2 One participant only used color words in an adult-like way (while providing no response for three colors). This participant’s data were retained for the eye-tracking analysis but are not included in analyses of children’s errors, since they produced no errors.
3 These results hold when observed rates of overextension are calculated for each child and compared using a one-tailed dependent samples t-test comparing behavior to chance rates of overextension, calculated for each child, t (16) = 3.32, p = 0.002.

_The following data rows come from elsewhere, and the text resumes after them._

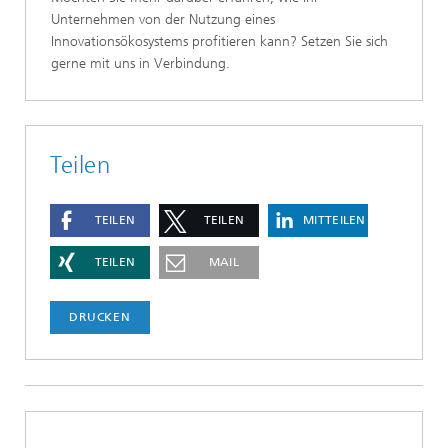
Unternehmen von der Nutzung eines
Innovationsökosystems profitieren kann? Setzen Sie sich
gerne mit uns in Verbindung.
Teilen
TEILEN
TEILEN
MITTEILEN
TEILEN
MAIL
DRUCKEN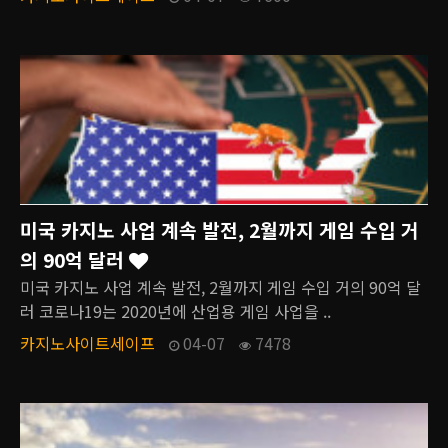
미국 카지노 사업 계속 발전, 2월까지 게임 수입 거
의 90억 달러
미국 카지노 사업 계속 발전, 2월까지 게임 수입 거의 90억 달
러 코로나19는 2020년에 산업용 게임 사업을 ..
카지노사이트세이프
04-07
7478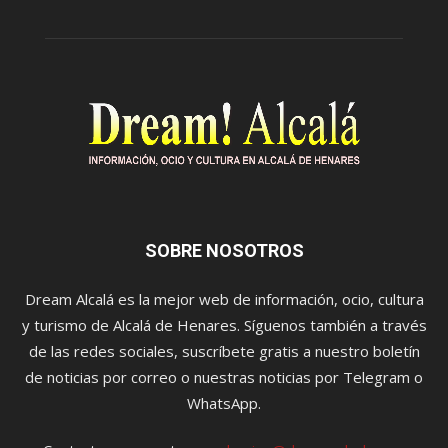
SOBRE NOSOTROS
Dream Alcalá es la mejor web de información, ocio, cultura
y turismo de Alcalá de Henares. Síguenos también a través
de las redes sociales, suscríbete gratis a nuestro boletín
de noticias por correo o nuestras noticias por Telegram o
WhatsApp.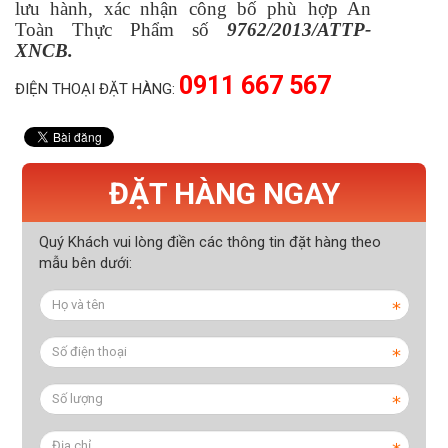
lưu hành, xác nhận công bố phù hợp An
Toàn Thực Phẩm số
9762/2013/ATTP-
XNCB.
0911 667 567
ĐIỆN THOẠI ĐẶT HÀNG:
ĐẶT HÀNG NGAY
Quý Khách vui lòng điền các thông tin đặt hàng theo
mẫu bên dưới: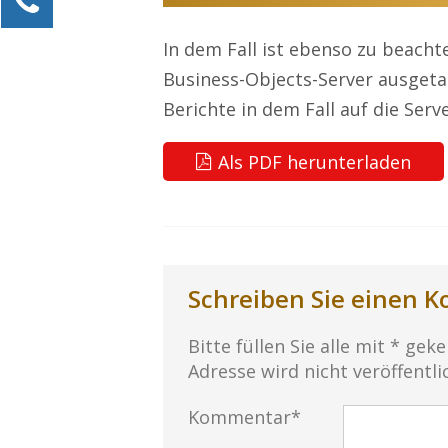
Alexander Kössner-Maier
In dem Fall ist ebenso zu beacht
Kundenservice
Business-Objects-Server ausget
0211 946 285 72-15
Berichte in dem Fall auf die Serv
Alexander.Koessner-Maier@erlebe-software.de
Als PDF herunterladen
Ihre Anfrage
Schreiben Sie einen 
Bitte füllen Sie alle mit * gek
Adresse wird nicht veröffentli
Kommentar*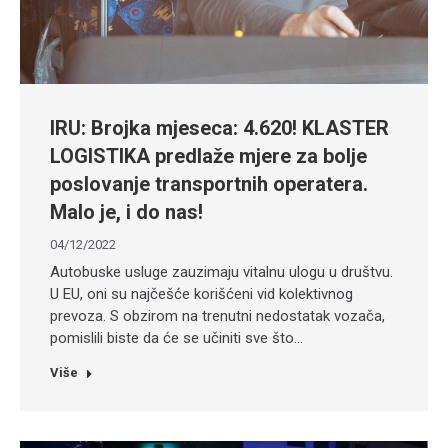
IRU: Brojka mjeseca: 4.620! KLASTER
LOGISTIKA predlaže mjere za bolje
poslovanje transportnih operatera.
Malo je, i do nas!
04/12/2022
Autobuske usluge zauzimaju vitalnu ulogu u društvu.
U EU, oni su najčešće korišćeni vid kolektivnog
prevoza. S obzirom na trenutni nedostatak vozača,
pomislili biste da će se učiniti sve što…
Više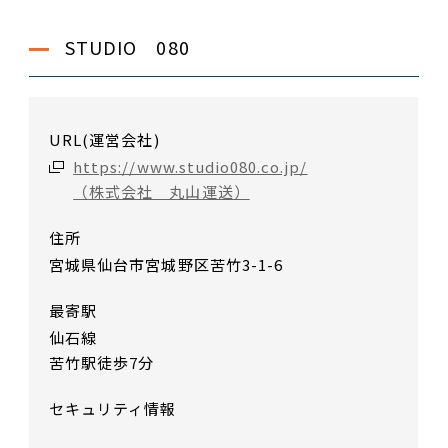
STUDIO 080
URL(運営会社)
https://www.studio080.co.jp/
（株式会社 丸山運送）
住所
宮城県仙台市宮城野区苦竹3-1-6
最寄駅
仙石線
苦竹駅徒歩7分
セキュリティ情報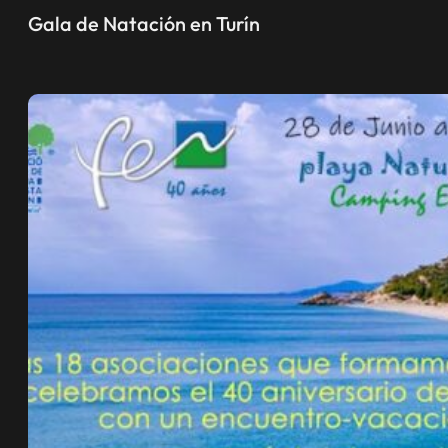
Gala de Natación en Turín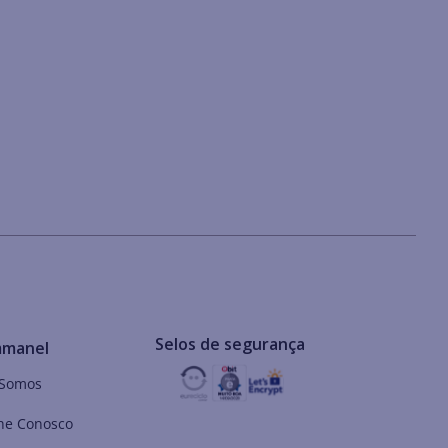
Selos de segurança
mmanel
Somos
he Conosco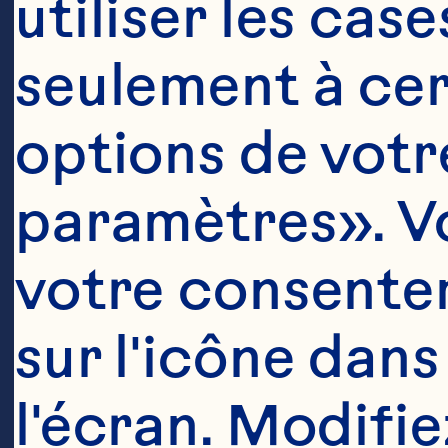
utiliser les cas
seulement à cert
options de votre
paramètres». Vo
votre consentem
sur l'icône dans
l'écran. Modifie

4 Munsell Color Space was designed using higher level judgments of similarity by adults (Long & Luke, Citation2001; Newhall, Citation1939, Citation1940), and is the standard color space used in studies examining color language and other studies of color in which precise perceptual distance between colors is not critical.

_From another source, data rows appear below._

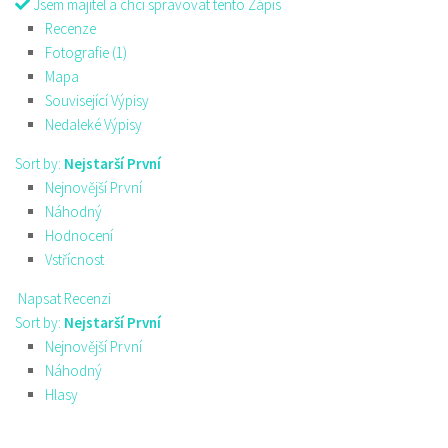
Jsem majitel a chci spravovat tento Zápis
Recenze
Fotografie (1)
Mapa
Související Výpisy
Nedaleké Výpisy
Sort by:
Nejstarší První
Nejnovější První
Náhodný
Hodnocení
Vstřícnost
Napsat Recenzi
Sort by:
Nejstarší První
Nejnovější První
Náhodný
Hlasy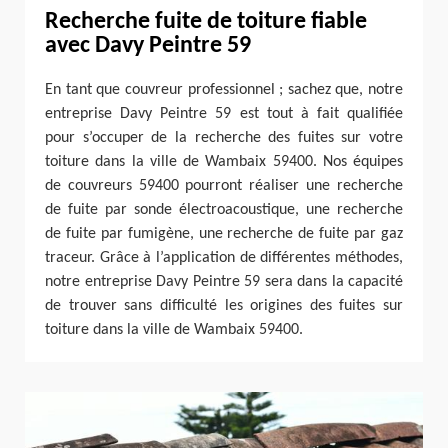
Recherche fuite de toiture fiable
avec Davy Peintre 59
En tant que couvreur professionnel ; sachez que, notre
entreprise Davy Peintre 59 est tout à fait qualifiée
pour s’occuper de la recherche des fuites sur votre
toiture dans la ville de Wambaix 59400. Nos équipes
de couvreurs 59400 pourront réaliser une recherche
de fuite par sonde électroacoustique, une recherche
de fuite par fumigène, une recherche de fuite par gaz
traceur. Grâce à l’application de différentes méthodes,
notre entreprise Davy Peintre 59 sera dans la capacité
de trouver sans difficulté les origines des fuites sur
toiture dans la ville de Wambaix 59400.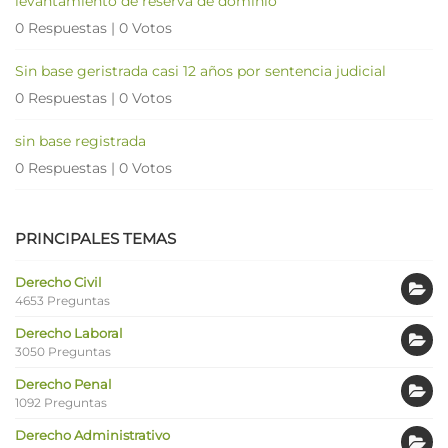
levantamiento de reserva de dominio
0 Respuestas
|
0 Votos
Sin base geristrada casi 12 años por sentencia judicial
0 Respuestas
|
0 Votos
sin base registrada
0 Respuestas
|
0 Votos
PRINCIPALES TEMAS
Derecho Civil
4653 Preguntas
Derecho Laboral
3050 Preguntas
Derecho Penal
1092 Preguntas
Derecho Administrativo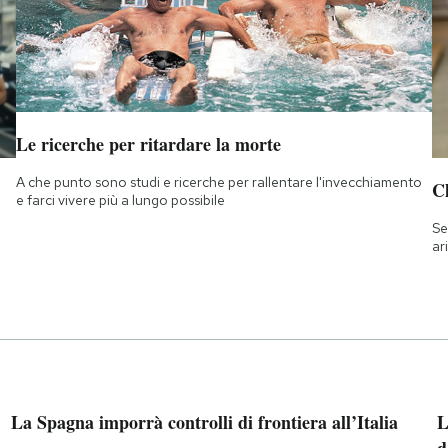
Le ricerche per ritardare la morte
A che punto sono studi e ricerche per rallentare l'invecchiamento
Ch
e farci vivere più a lungo possibile
Se
ar
La Spagna imporrà controlli di frontiera all’Italia
L
d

5 While still low in chroma, brown has a higher chroma than gray, black, or white. The outcome of the analysis does not change if we consider brown to be non-adjacent to gray.
6 These results hold when observed rates of proximal errors are calculated for each child and compared using a one-tailed one-sample t-test to the 0.30 chance rate of proximal errors above, t (17) = 2.40, p = 0.01.

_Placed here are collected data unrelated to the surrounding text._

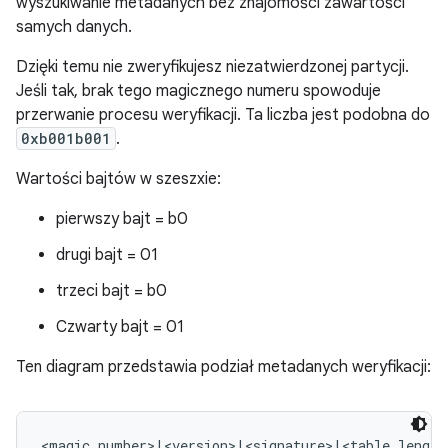
wyszukiwanie metadanych bez znajomości zawartości
samych danych.
Dzięki temu nie zweryfikujesz niezatwierdzonej partycji.
Jeśli tak, brak tego magicznego numeru spowoduje
przerwanie procesu weryfikacji. Ta liczba jest podobna do
0xb001b001
.
Wartości bajtów w szeszxie:
pierwszy bajt = b0
drugi bajt = 01
trzeci bajt = b0
Czwarty bajt = 01
Ten diagram przedstawia podział metadanych weryfikacji:
<magic number>|<version>|<signature>|<table length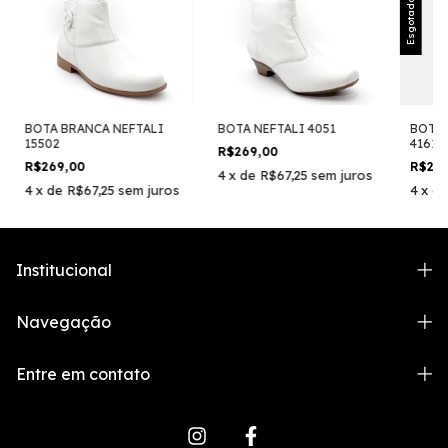
Esgotado
BOTA BRANCA NEFTALI
BOTA NEFTALI 4051
BOTA 
15502
4161
R$269,00
R$269,00
R$26
4
x
de
R$67,25
sem juros
4
x
de
R$67,25
sem juros
4
x
d
Institucional
Navegação
Entre em contato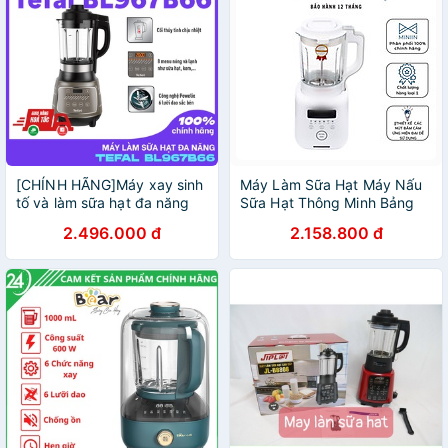
[CHÍNH HÃNG]Máy xay sinh
Máy Làm Sữa Hạt Máy Nấu
tố và làm sữa hạt đa năng
Sữa Hạt Thông Minh Bảng
Tefal BL967B66 - 1300W -
điều khiển cảm ứng hiện đại
2.496.000 đ
2.158.800 đ
Máy làm sữa hạt Tefal
- Hàng Chính Hãng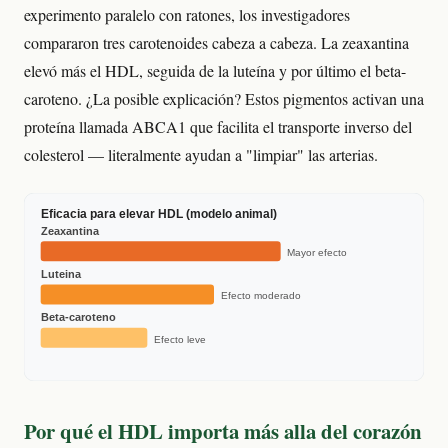
experimento paralelo con ratones, los investigadores
compararon tres carotenoides cabeza a cabeza. La zeaxantina
elevó más el HDL, seguida de la luteína y por último el beta-
caroteno. ¿La posible explicación? Estos pigmentos activan una
proteína llamada ABCA1 que facilita el transporte inverso del
colesterol — literalmente ayudan a "limpiar" las arterias.
Eficacia para elevar HDL (modelo animal)
Zeaxantina
Mayor efecto
Luteina
Efecto moderado
Beta-caroteno
Efecto leve
Por qué el HDL importa más alla del corazón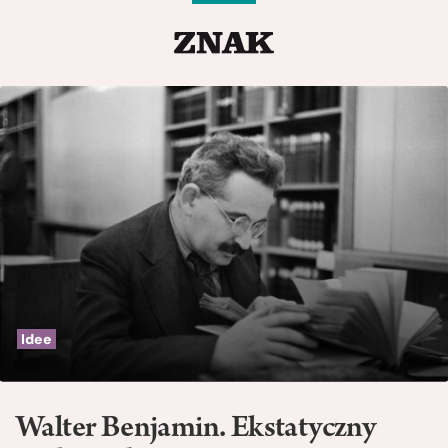
Idee
Walter Benjamin. Ekstatyczny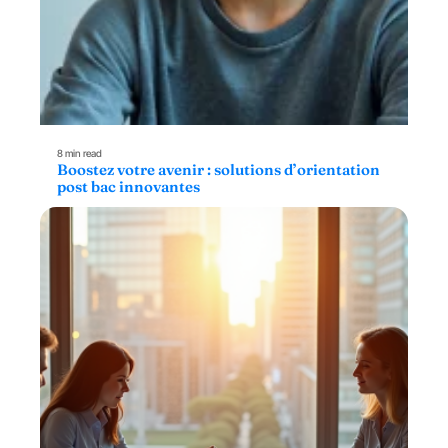
8 min read
Boostez votre avenir : solutions d’orientation
post bac innovantes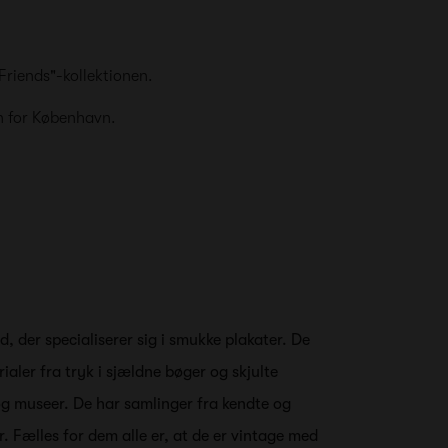
 Friends"-kollektionen.
n for København.
, der specialiserer sig i smukke plakater. De
rialer fra tryk i sjældne bøger og skjulte
r og museer. De har samlinger fra kendte og
. Fælles for dem alle er, at de er vintage med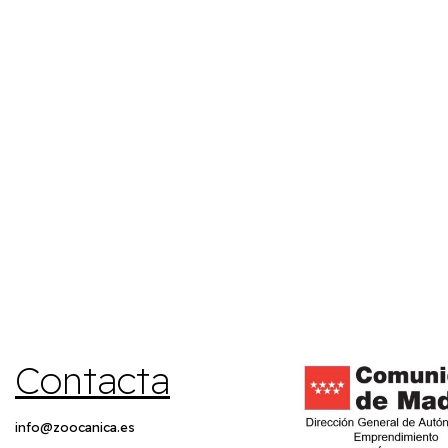
Contacta
info@zoocanica.es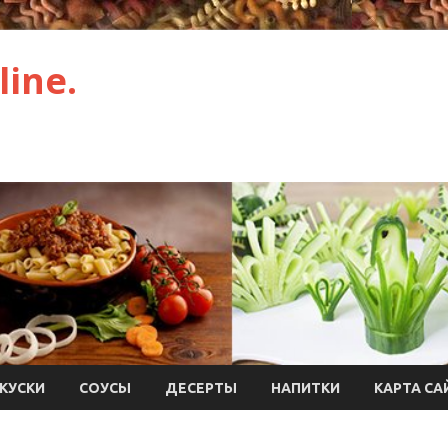
ine.
КУСКИ
СОУСЫ
ДЕСЕРТЫ
НАПИТКИ
КАРТА СА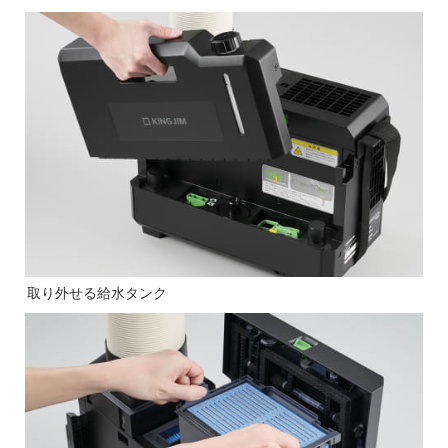
取り外せる給水タンク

7 The data from the In-Lab Production task were not analyzed according to the groups determined by Parent Report (see section Eye-Tracking Comprehension task) because by definition there were no Production data for children in the Comprehension-Only and No-Knowledge Groups. Furthermore, it was impossible to separate the two production groups (Production-and-Comprehension; Production-Only) because the Production-Only Group was small and produced an average of only 0.83 color word per child on the In-Lab task.
8 At the suggestion of reviewers, we also conducted post-hoc analyses of the words for which the children had no reported knowledge. For all groups, these analyses failed to indicate any evidence of knowledge. We also conducted a post-hoc analysis for the No Reported Knowledge group which focused only on colors that, according to Parent Report, were most likely to be understood by children in the other groups, i.e., red, blue, and green. This analysis found no evidence that children in the No Knowledge Group comprehended these words.